Правда, спросонок да с похмелья Бубенцов не сразу все понял и даже усомнился было.
– Тоже и усатому верить надо не спеша.
– А что за интерес Данилычу такое придумывать? Или он тебя так любит, что успокоить хочет?
Довод оказался веским. Действительно, особого расположения Иван Данилович никогда к Бубенцову не проявлял. Значит, если бы и исказил, так в другую сторону.

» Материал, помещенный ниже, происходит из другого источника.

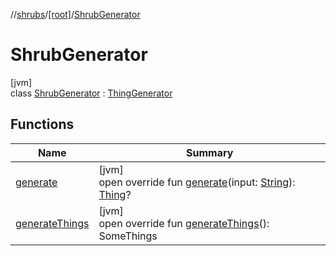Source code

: //[shrubs](../../../index.md)/[[root]](../index.md)/[ShrubGenerator](index.md)

# ShrubGenerator

[jvm]\
class [ShrubGenerator](index.md) : [ThingGenerator](https://kggilmer.github.io/repo_a/gfm/api/api/[root]/-thing-generator/index.md)

## Functions

| Name | Summary |
|---|---|
| [generate](generate.md) | [jvm]<br>open override fun [generate](generate.md)(input: [String](https://kotlinlang.org/api/latest/jvm/stdlib/kotlin/-string/index.html)): [Thing](https://kggilmer.github.io/repo_a/gfm/api/api/[root]/-thing/index.md)? |
| [generateThings](generate-things.md) | [jvm]<br>open override fun [generateThings](generate-things.md)(): SomeThings |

– Значит, говоришь, за меня Матвеев? – бодрым голосом переспросил Федор жену, выуживая из-под воротника гимнастерки забившиеся туда колючие соломинки, – он спал, прямо зарывшись в ворох.
– И райком за тебя, и колхозники все говорят, что Бубенцов нам хозяйство опять на ноги поставил.
Можно ли упрекать женщину, если она и от себя немного добавит, желая утешить мужа! А Маша тем более не такие слова слышала. Ну не от Шаталова, так от Аграфены Присыпкиной, а разве это не все равно? Недалеко, пожалуй, ушел Иван Данилович от сельской сплетницы. Попутчиками оказались.
Очень обрадовала и Машу и Федора Васильевича дружеская поддержка Шаталова, а иначе как истолкуешь его приход? Настолько, что потускнели события вчерашнего дня. Оба даже старались не вспоминать – она про то, как обратилась за помощью к Торопчину, а он про разговор с Иваном Григорьевичем. Выходит, что не Торопчину, а ему, Бубенцову, сочувствуют люди. А что заявление в райком написал, – опять-таки сам Торопчин довел до этого.
– Хорошо!.. Это очень хорошо, Машунька! – сказал Федор Васильевич, ощутив в себе новый прилив энергии и бодрости. – Понимать, стало быть, начинают люди, для кого я огород горожу!